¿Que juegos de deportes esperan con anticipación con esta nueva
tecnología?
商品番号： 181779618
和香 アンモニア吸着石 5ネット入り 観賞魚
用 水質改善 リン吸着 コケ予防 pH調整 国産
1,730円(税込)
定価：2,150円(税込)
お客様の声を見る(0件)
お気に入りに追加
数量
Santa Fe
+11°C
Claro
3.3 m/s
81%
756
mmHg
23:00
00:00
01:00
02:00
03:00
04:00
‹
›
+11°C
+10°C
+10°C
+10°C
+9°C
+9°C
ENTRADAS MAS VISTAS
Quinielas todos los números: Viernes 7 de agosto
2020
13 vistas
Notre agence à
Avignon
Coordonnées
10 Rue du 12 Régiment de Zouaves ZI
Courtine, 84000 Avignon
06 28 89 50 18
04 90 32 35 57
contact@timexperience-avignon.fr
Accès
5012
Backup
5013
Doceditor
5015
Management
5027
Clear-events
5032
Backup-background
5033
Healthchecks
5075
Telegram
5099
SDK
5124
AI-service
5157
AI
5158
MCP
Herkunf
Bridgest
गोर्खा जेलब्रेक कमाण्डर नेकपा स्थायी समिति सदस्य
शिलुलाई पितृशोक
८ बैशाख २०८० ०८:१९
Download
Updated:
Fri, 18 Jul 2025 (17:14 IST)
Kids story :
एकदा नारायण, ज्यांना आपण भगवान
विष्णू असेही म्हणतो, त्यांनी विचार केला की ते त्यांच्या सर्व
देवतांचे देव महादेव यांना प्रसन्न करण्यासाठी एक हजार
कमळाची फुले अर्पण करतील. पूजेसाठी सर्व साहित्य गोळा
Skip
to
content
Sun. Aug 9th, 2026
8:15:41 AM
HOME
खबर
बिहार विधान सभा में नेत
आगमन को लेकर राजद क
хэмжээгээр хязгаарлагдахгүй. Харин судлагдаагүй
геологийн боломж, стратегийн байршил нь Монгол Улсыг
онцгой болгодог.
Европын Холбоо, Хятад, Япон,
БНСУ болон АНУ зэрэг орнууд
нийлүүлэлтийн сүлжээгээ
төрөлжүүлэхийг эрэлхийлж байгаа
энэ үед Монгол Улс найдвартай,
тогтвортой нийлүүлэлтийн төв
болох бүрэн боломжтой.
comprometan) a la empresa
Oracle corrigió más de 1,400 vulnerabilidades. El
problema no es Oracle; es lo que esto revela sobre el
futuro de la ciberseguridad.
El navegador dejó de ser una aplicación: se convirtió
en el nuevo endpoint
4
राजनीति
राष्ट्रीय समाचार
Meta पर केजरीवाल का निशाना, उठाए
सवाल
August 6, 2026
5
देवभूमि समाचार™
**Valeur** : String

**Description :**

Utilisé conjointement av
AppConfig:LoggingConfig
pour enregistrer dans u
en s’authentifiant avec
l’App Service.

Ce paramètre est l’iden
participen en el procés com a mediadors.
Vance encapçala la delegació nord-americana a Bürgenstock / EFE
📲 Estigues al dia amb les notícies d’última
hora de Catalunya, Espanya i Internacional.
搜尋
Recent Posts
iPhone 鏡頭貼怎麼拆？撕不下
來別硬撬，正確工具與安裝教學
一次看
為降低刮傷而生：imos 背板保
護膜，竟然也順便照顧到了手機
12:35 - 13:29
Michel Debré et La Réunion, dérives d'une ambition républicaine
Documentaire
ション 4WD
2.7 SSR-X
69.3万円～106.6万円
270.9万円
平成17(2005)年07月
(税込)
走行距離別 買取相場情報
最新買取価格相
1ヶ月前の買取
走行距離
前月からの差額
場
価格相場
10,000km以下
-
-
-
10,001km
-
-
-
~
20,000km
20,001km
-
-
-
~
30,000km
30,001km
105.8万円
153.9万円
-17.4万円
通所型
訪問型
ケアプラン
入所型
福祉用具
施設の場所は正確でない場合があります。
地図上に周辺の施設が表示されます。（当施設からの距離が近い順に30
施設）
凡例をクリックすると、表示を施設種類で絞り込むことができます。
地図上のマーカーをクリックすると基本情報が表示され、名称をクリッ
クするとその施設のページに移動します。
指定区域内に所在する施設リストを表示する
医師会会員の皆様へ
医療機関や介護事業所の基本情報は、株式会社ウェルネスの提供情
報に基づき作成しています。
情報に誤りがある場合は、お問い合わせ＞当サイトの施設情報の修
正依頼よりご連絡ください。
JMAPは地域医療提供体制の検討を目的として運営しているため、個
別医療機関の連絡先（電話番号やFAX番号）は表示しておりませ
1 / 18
######
◆ Brief:
Reproduce all of the data above, substituting "Santiago" for "Santa Fe" wherever it occurs and leaving everything else unchanged.

◆ Exercise output:
¿Que juegos de deportes esperan con anticipación con esta nueva
tecnología?
商品番号： 181779618
和香 アンモニア吸着石 5ネット入り 観賞魚
用 水質改善 リン吸着 コケ予防 pH調整 国産
1,730円(税込)
定価：2,150円(税込)
お客様の声を見る(0件)
お気に入りに追加
数量
Santiago
+11°C
Claro
3.3 m/s
81%
756
mmHg
23:00
00:00
01:00
02:00
03:00
04:00
‹
›
+11°C
+10°C
+10°C
+10°C
+9°C
+9°C
ENTRADAS MAS VISTAS
Quinielas todos los números: Viernes 7 de agosto
2020
13 vistas
Notre agence à
Avignon
Coordonnées
10 Rue du 12 Régiment de Zouaves ZI
Courtine, 84000 Avignon
06 28 89 50 18
04 90 32 35 57
contact@timexperience-avignon.fr
Accès
5012
Backup
5013
Doceditor
5015
Management
5027
Clear-events
5032
Backup-background
5033
Healthchecks
5075
Telegram
5099
SDK
5124
AI-service
5157
AI
5158
MCP
Herkunf
Bridgest
गोर्खा जेलब्रेक कमाण्डर नेकपा स्थायी समिति सदस्य
शिलुलाई पितृशोक
८ बैशाख २०८० ०८:१९
Download
Updated:
Fri, 18 Jul 2025 (17:14 IST)
Kids story :
एकदा नारायण, ज्यांना आपण भगवान
विष्णू असेही म्हणतो, त्यांनी विचार केला की ते त्यांच्या सर्व
देवतांचे देव महादेव यांना प्रसन्न करण्यासाठी एक हजार
कमळाची फुले अर्पण करतील. पूजेसाठी सर्व साहित्य गोळा
Skip
to
content
Sun. Aug 9th, 2026
8:15:41 AM
HOME
खबर
बिहार विधान सभा में नेत
आगमन को लेकर राजद क
хэмжээгээр хязгаарлагдахгүй. Харин судлагдаагүй
геологийн боломж, стратегийн байршил нь Монгол Улсыг
онцгой болгодог.
Европын Холбоо, Хятад, Япон,
БНСУ болон АНУ зэрэг орнууд
нийлүүлэлтийн сүлжээгээ
төрөлжүүлэхийг эрэлхийлж байгаа
энэ үед Монгол Улс найдвартай,
тогтвортой нийлүүлэлтийн төв
болох бүрэн боломжтой.
comprometan) a la empresa
Oracle corrigió más de 1,400 vulnerabilidades. El
problema no es Oracle; es lo que esto revela sobre el
futuro de la ciberseguridad.
El navegador dejó de ser una aplicación: se convirtió
en el nuevo endpoint
4
राजनीति
राष्ट्रीय समाचार
Meta पर केजरीवाल का निशाना, उठाए
सवाल
August 6, 2026
5
देवभूमि समाचार™
**Valeur** : String

**Description :**

Utilisé conjointement av
AppConfig:LoggingConfig
pour enregistrer dans u
en s’authentifiant avec
l’App Service.

Ce paramètre est l’iden
participen en el procés com a mediadors.
Vance encapçala la delegació nord-americana a Bürgenstock / EFE
📲 Estigues al dia amb les notícies d’última
hora de Catalunya, Espanya i Internacional.
搜尋
Recent Posts
iPhone 鏡頭貼怎麼拆？撕不下
來別硬撬，正確工具與安裝教學
一次看
為降低刮傷而生：imos 背板保
護膜，竟然也順便照顧到了手機
12:35 - 13:29
Michel Debré et La Réunion, dérives d'une ambition républicaine
Documentaire
ション 4WD
2.7 SSR-X
69.3万円～106.6万円
270.9万円
平成17(2005)年07月
(税込)
走行距離別 買取相場情報
最新買取価格相
1ヶ月前の買取
走行距離
前月からの差額
場
価格相場
10,000km以下
-
-
-
10,001km
-
-
-
~
20,000km
20,001km
-
-
-
~
30,000km
30,001km
105.8万円
153.9万円
-17.4万円
通所型
訪問型
ケアプラン
入所型
福祉用具
施設の場所は正確でない場合があります。
地図上に周辺の施設が表示されます。（当施設からの距離が近い順に30
施設）
凡例をクリックすると、表示を施設種類で絞り込むことができます。
地図上のマーカーをクリックすると基本情報が表示され、名称をクリッ
クするとその施設のページに移動します。
指定区域内に所在する施設リストを表示する
医師会会員の皆様へ
医療機関や介護事業所の基本情報は、株式会社ウェルネスの提供情
報に基づき作成しています。
情報に誤りがある場合は、お問い合わせ＞当サイトの施設情報の修
正依頼よりご連絡ください。
JMAPは地域医療提供体制の検討を目的として運営しているため、個
別医療機関の連絡先（電話番号やFAX番号）は表示しておりませ
1 / 18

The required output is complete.